The business will employ active seniors to help out aging seniors who need help cleaning up, getting to doctors appointments and more.

“It’s not just someone coming in to work,” McIntosh said. “Real relationships are forming between the provider and the receiver.”

McIntosh was looking to sell Arizona Cleaning to slow down, and he ended up seeing several ads for Seniors Helping Seniors. When he brought the idea to Linda, she encouraged him. In September, Brad Stemper of Albert Lea took over Arizona Cleaning.

Seniors Helping Seniors will debut with a soft open on Monday, and he’s already looking for providers to work with the business.

Customers will pay an hourly rate for Seniors Helping Seniors. Services include companion care, light housekeeping, transportation, handyman services, yard work, meal preparation, and more. Providers will also drive people to doctor’s appointments, go with them to the appointment, and then take them home or out if they want to go shopping

“We’ll work very hard at creating those relationships, so it’s the same person coming to provide those services on a regular basis,” McIntosh said, adding that will provide more continuity.

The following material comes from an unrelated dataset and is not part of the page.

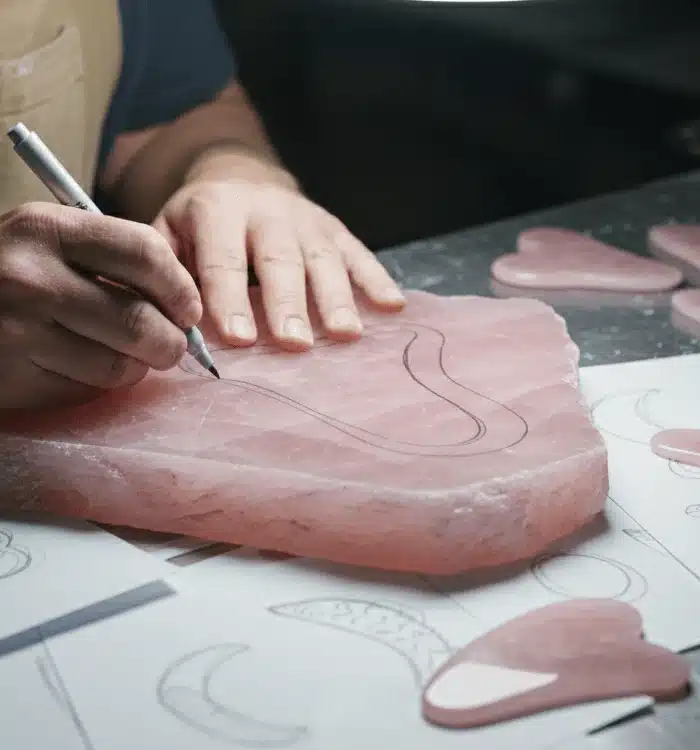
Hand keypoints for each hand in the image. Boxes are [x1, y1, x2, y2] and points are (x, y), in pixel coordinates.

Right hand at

Many of the services offered by Seniors Helping Seniors are offered through some service programs like the Mower County Senior Center’s CHORE Program.

While McIntosh praised such low-cost, volunteer-based services, he said he saw the need to bring more services to the area for people that could afford to pay.

“We charge a reasonable rate for the service and then we pay our providers,” McIntosh said.

McIntosh doesn’t see his business as competition to such programs; instead, he said it will supplement and help reach more people.

“I’m going to fill a niche that they can’t fill,” he said.

McIntosh is already receiving a positive feedback on the business, noting he’s run into several people who either may utilize it or have a relative who could have at some point.

“Everyone I talk to seems to have a story about either how they could use it or their mother could have used it a couple of years ago,” he said.

McIntosh said the business will have several benefits to people hiring for similar services on their own. Seniors Helping Seniors will do background checks on providers and handle things like insurance so the customer doesn’t have to.

Providers won’t necessarily work 40-hours per week. McIntosh is seeking workers with a “volunteer spirit” who are willing to work flexible hours.

People interested in being a provider or looking to buy the service can contact McIntosh or Linda at 507-396-8080.

McIntosh, 63, is confident he’ll have no shortage of customers once the word gets out, noting many people getting older want to stay in their homes as long as possible.

“I really feel the number of people that are going to be wanting this service will be tremendous,” he said.